08 Ekim 2024

Çobansalığı


    Herkesin bildiği manasıyla çobansalık/çobansalığı, büyük ve küçükbaş hayvanları satın aldıktan sonra evin çocuğu veya hanımına verilen sembolik bahşiştir. Hayvanın yetiştirilmesinde güdülmesinde gösterilen emeğin karşılığı olarak düşünülmüş. 

    Günümüzde yalnız kurbanlık alışverişlerinde uygulanan çobansalık  geleneği, bu sınırlamayla adeta bir görgü kuralı haline gelmiş. Alıcı bu bahşişi vermezse alışverişin hayrını göremeyeceği, bereketsiz bir işe girişmiş olacağı, uğursuzluk getireceği gibi inançların yanında çobansalık vermemek görgüsüzlük alameti olarak algılanır.

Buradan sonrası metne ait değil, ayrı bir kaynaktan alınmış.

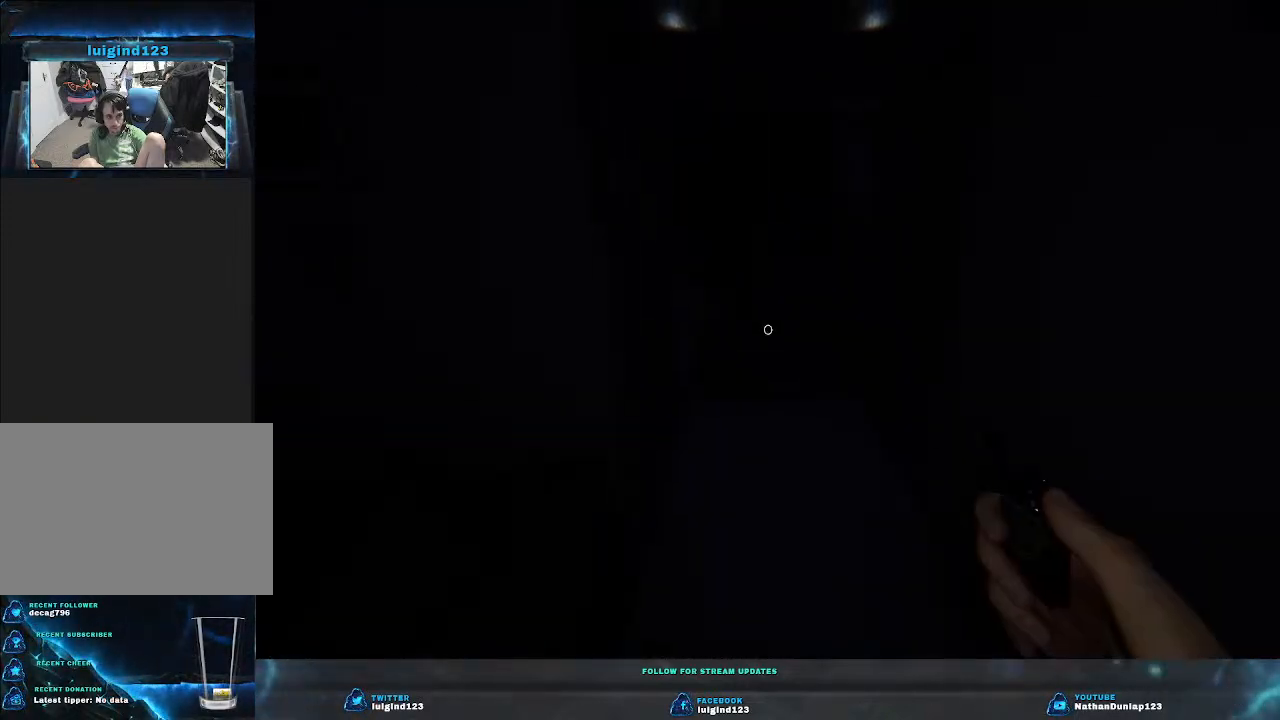
{"keys": ["w"], "events": []}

    Bu konuyu araştırmaya önce salık kelimesinden başladım. Baştan söyleyeyim bunun sağlık kelimesiyle ilgisi yok. Çobanın eline koluna sağlık dileme göstergesi olarak bahşiş verildiği, çobansağlığı sözünün zamanla çobansalığına dönüştüğü gibi açıklamalar geçersizdir...  

    Salık haber, bilgi anlamlarına geliyormuş... Bunun konumuzla alakası olmadığı çok açık... Bir deyim olarak bu kelimeye salık vermek sözünden aşinayız. Burada tavsiye etme, önerme anlamları var. Uygun bir doktora yönlendirme isteyen birine 'Falanca doktoru salık veririm' deriz. Bu kullanımın da bilgi ve haber anlamıyla alakası kurulamıyor. Her iki anlamın ise çobansalık kavramıyla bağlantısı bulunmuyor.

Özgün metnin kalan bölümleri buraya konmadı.